Bill Proposes Social Networking Site Ban in Schools


firstamendment.jpgCNET’s Declan McCullough has this item about proposed legislation that would in essence ban access to social networking sites in public schools. Representative Mike Fitzpatrick (R-PA) and fellow Republicans have introduced a bill that would block access in public schools and public school libraries to Web sites that let users create public “Web pages or profiles” and that also offer a discussion board, chat room, or e-mail service.

In effect the bill would block minors’ access to MySpace, Facebook and a crew of social networking sites. The motivation is the growing fear that these sites are hunting grounds for child predators.

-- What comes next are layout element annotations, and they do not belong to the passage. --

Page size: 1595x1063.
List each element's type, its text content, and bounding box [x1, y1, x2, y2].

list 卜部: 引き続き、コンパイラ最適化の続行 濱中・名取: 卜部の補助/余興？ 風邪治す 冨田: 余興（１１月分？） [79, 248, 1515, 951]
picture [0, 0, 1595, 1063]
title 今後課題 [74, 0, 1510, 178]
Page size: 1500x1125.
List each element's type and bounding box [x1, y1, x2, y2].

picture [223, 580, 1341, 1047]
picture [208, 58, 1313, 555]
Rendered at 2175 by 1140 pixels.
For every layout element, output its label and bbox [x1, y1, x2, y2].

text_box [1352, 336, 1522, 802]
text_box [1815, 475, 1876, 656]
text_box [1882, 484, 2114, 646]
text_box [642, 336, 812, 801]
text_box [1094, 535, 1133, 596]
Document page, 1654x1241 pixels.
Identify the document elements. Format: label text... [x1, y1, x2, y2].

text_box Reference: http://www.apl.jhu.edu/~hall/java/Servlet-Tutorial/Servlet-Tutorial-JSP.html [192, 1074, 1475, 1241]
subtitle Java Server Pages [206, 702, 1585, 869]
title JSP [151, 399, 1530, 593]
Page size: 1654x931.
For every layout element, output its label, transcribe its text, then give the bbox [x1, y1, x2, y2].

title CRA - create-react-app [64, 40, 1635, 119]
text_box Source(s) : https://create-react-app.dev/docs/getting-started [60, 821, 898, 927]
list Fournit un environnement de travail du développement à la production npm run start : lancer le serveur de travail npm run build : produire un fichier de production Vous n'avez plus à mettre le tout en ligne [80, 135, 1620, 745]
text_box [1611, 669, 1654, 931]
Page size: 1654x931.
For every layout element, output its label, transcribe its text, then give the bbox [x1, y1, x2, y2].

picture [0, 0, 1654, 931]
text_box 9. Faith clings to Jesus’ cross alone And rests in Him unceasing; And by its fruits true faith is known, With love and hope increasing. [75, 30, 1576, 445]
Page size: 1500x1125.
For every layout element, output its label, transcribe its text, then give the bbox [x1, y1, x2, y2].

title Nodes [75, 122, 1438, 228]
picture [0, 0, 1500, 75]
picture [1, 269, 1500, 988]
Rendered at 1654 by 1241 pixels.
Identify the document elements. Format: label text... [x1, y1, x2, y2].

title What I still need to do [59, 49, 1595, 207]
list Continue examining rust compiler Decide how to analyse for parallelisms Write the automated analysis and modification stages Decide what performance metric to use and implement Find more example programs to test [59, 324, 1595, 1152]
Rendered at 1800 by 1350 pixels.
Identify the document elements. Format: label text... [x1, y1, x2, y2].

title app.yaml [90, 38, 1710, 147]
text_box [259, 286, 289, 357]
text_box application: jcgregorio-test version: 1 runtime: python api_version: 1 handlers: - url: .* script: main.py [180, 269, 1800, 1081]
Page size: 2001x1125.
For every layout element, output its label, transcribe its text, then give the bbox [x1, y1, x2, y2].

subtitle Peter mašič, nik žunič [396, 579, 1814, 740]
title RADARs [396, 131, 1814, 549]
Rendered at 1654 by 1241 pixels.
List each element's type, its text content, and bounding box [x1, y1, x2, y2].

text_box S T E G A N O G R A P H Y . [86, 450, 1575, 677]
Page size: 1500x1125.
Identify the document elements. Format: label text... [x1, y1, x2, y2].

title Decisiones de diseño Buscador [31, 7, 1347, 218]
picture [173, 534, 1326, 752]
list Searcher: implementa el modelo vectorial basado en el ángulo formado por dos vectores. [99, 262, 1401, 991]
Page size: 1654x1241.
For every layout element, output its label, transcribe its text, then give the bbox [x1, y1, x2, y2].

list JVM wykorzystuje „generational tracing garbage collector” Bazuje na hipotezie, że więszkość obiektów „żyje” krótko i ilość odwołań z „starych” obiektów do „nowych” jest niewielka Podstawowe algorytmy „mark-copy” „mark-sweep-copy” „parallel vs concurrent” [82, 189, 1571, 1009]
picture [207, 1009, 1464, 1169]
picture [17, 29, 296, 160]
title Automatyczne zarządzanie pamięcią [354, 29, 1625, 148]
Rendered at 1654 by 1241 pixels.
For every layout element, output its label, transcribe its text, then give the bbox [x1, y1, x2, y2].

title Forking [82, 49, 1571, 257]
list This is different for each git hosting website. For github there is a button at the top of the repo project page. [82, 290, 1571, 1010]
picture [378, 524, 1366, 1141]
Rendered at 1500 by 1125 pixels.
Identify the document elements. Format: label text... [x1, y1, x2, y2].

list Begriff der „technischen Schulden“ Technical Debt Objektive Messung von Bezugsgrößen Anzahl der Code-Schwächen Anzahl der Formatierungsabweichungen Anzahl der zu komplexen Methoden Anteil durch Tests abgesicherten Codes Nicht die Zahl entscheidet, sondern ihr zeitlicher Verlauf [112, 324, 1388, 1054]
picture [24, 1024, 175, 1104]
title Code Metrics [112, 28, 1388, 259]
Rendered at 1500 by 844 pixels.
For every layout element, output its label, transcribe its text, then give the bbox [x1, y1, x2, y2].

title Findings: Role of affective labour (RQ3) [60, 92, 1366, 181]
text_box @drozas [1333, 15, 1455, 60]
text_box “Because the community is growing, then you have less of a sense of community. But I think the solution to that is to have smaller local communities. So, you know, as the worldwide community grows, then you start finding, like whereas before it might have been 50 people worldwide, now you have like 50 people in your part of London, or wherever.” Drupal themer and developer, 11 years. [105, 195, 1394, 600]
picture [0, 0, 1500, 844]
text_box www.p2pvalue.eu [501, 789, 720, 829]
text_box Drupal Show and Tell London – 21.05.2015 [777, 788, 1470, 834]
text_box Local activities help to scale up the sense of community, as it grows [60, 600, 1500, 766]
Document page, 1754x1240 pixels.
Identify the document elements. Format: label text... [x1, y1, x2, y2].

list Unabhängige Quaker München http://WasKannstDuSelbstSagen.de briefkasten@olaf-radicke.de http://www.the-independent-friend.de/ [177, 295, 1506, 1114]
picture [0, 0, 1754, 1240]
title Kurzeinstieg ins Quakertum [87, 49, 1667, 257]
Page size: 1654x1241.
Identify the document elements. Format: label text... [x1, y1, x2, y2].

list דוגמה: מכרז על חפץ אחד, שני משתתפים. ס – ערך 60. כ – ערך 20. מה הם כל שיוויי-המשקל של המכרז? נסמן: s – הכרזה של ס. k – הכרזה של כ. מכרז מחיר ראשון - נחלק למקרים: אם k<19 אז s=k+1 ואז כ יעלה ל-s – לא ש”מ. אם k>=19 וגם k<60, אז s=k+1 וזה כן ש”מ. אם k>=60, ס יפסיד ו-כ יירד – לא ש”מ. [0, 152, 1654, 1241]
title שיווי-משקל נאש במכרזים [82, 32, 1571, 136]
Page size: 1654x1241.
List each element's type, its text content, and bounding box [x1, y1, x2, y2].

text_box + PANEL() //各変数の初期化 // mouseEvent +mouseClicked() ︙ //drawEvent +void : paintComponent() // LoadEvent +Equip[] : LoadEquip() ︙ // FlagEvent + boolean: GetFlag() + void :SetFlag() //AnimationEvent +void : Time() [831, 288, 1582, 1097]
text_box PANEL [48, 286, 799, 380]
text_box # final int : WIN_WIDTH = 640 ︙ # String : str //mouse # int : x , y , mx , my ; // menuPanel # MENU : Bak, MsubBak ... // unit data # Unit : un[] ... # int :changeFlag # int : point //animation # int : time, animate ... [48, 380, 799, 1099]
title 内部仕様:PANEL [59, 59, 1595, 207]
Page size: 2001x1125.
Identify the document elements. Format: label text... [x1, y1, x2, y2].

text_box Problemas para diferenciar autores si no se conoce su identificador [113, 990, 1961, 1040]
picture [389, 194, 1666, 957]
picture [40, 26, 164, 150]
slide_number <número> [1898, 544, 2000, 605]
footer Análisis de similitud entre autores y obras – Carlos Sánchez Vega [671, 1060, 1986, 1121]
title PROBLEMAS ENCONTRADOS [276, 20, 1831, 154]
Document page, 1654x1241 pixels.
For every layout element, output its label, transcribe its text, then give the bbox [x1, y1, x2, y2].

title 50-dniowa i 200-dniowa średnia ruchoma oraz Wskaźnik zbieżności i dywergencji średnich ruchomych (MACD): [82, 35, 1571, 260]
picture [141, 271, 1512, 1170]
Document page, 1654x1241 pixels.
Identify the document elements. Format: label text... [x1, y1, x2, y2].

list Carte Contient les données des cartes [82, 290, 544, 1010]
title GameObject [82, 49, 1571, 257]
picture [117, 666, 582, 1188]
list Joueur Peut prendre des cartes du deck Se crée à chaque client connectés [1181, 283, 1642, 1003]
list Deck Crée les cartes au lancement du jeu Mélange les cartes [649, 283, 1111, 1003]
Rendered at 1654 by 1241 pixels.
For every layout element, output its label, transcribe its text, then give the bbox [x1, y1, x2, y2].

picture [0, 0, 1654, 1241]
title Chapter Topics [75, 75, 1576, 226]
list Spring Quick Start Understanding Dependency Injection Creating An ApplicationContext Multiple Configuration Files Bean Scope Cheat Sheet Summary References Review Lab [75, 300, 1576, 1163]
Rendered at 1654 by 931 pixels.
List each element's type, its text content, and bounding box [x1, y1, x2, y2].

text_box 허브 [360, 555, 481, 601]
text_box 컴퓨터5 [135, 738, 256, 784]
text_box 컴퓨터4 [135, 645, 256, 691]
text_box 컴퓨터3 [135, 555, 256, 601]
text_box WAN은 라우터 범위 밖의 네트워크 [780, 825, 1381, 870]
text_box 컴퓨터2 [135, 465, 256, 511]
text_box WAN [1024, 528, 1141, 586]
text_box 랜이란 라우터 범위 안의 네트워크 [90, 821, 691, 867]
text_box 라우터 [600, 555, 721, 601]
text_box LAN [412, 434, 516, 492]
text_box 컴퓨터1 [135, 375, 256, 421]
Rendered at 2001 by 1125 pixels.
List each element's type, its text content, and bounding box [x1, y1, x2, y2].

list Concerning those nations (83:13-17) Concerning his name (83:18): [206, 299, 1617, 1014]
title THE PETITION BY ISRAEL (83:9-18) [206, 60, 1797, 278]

As Declan points out, the bill’s language might end up sweeping into the prohibition far more than just social networking sites.

That’s a broad category that covers far more than social-networking sites such as Friendster and Google’s Orkut.com. It would also sweep in a wide range of interactive Web sites and services, including Blogger.com, AOL and Yahoo’s instant-messaging features, and Microsoft’s Xbox 360, which permits in-game chat.

The bill’s backers are trying to peg the prohibition to a law passed in 2000 and subsequently upheld by the Supreme Court, The Children’s Internet Protection Act, that requires schools that receive federal funding to block access to adult content. Whether this law would pass constitutional muster is dependent on just how broadly its terms are defined (and they sound broad indeed).

The article quotes First Amendment attorney (and friend) Bob Corn-Revere:

Even so, Corn-Revere said, “treating MySpace sites like poison seems like an extreme overreaction.”